Diesel Design by EcoMotors

Saturday, April 5th, 2008

BusinessWeek reports on a fascinating new Diesel Design by EcoMotors:

One of Khosla’s latest bets is EcoMotors, a Detroit company whose crown jewel is a two-cylinder diesel engine that’s lighter, more powerful, and easier to scale up than today’s engines, says Ford Tamer, operating partner at Khosla Ventures. The design could wind up boosting a diesel engine’s efficiency — which is already 20% to 40% better than those of gas engines — by half. The two-cylinder units can be clicked together like Legos: by linking them in a series, designers can build the sorts of larger engines with four, six, or eight cylinders that are typically used in cars and trucks.

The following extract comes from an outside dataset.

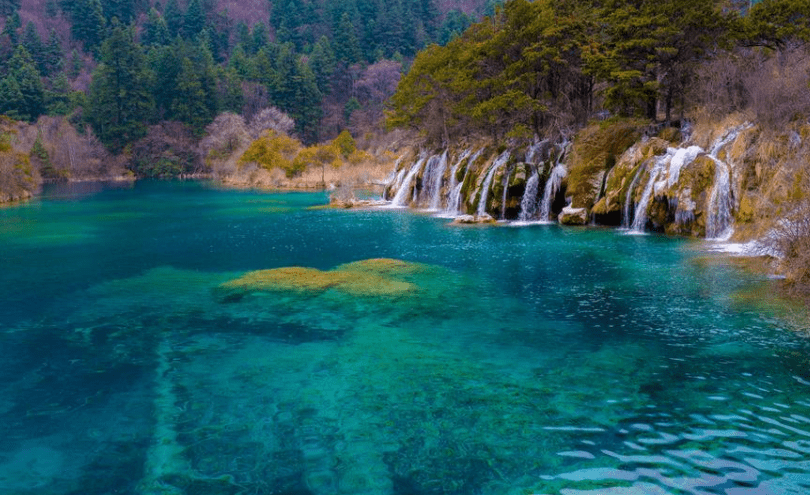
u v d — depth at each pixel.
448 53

Details on the patented design are still hush-hush, but the design uses horizontally opposed pistons, like those in Subaru‘s gas-powered “boxer” engine. Because the pistons are always moving in opposite directions to one another, they cancel out most of the stress they’d otherwise transfer into the engine block. This allows the design to be lighter than conventional engines, where the pistons are inline or in a V configuration. EcoMotor’s approach cranks out about 1 hp per pound of engine weight, says Tamer, 20% better than the highly tuned engine on a Porsche 911, and 300% better than many mass-market engine designs.

It also sounds legit:

The design comes with an impressive pedigree. It’s the brainchild of EcoMotors’ CEO Peter Hofbrauer and COO John Coletti, two gurus of engine design with more than 50 years of experience and dozens of industry firsts between them. Before Khosla got involved, EcoMotors’ design went through three development phases under a Defense Advanced Research Projects Agency program to develop ultra-efficient motors for battlefield use. “This isn’t a model running in a lab,” says Tamer. “It’s real. Our goal is to license a commercial version to any automakers.”